REQUIREMENT => Rewrite every line of the data below except the pictures, shifting both numbers of each dot coordinate pair for the point's location in the second view by 137 and keeping all other lines unchanged.

[Items from a data source]
————————
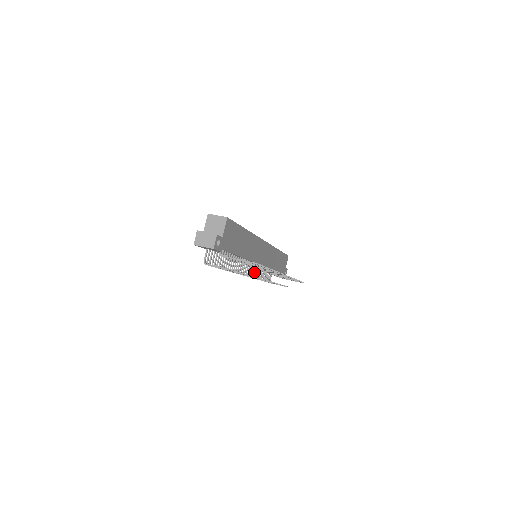
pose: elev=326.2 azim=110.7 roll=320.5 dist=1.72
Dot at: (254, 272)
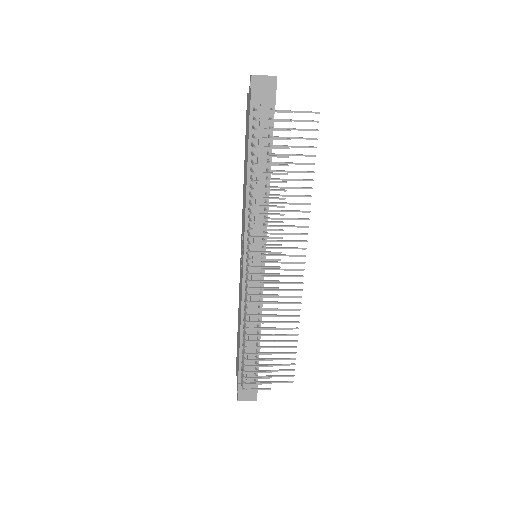
Dot at: (245, 304)
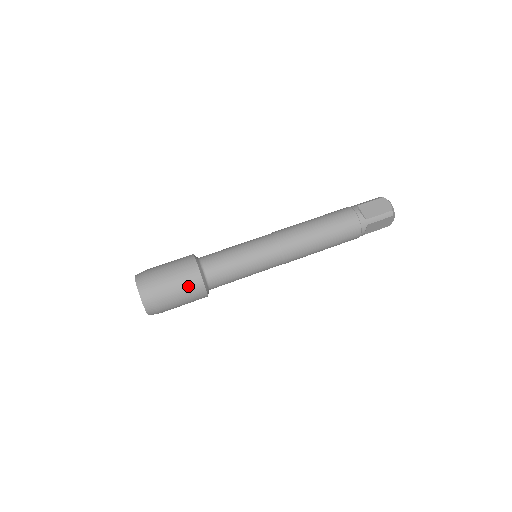
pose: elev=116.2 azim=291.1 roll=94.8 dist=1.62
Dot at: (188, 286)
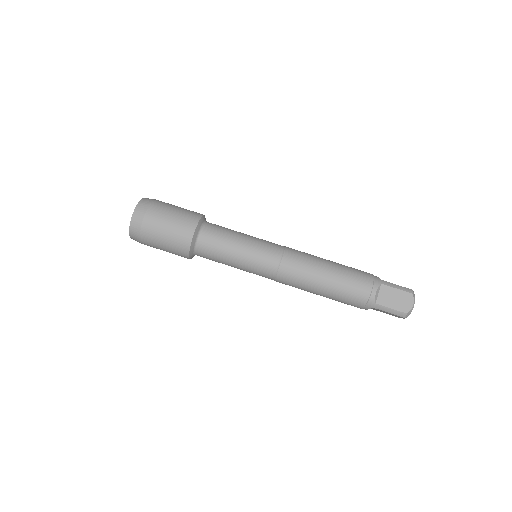
Dot at: (174, 245)
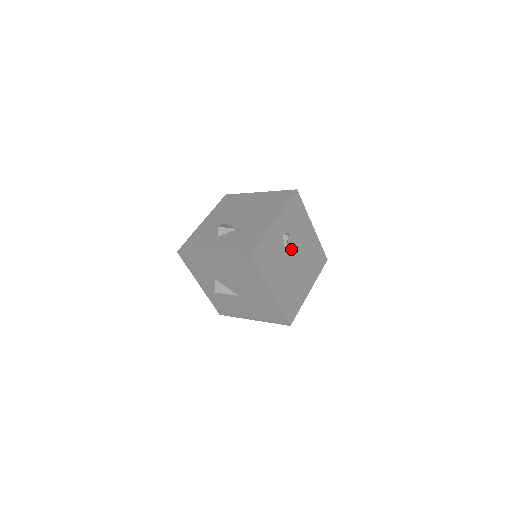
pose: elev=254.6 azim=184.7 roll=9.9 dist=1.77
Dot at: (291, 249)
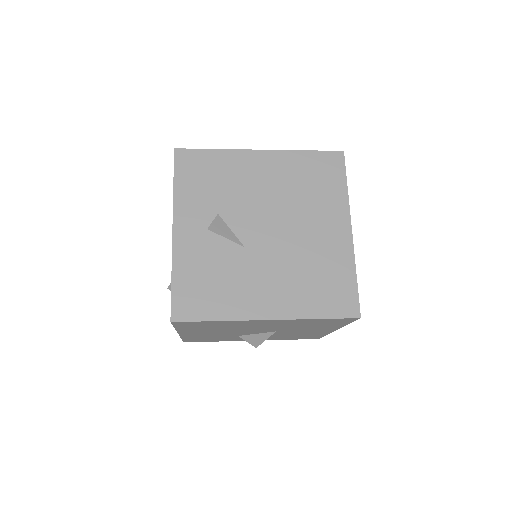
Dot at: (246, 226)
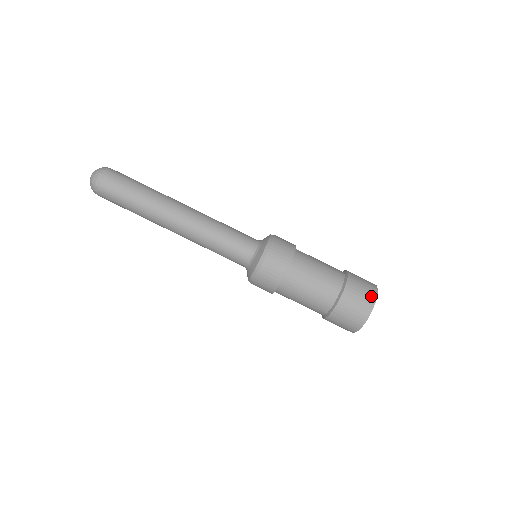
————————
RESULT =>
pose: elev=326.2 azim=110.7 roll=320.5 dist=1.72
Dot at: (254, 272)
Dot at: (382, 441)
pose: elev=116.2 azim=291.1 roll=94.8 dist=1.62
Dot at: (188, 286)
Dot at: (311, 382)
pose: elev=254.6 azim=184.7 roll=9.9 dist=1.77
Dot at: (291, 249)
Dot at: (383, 363)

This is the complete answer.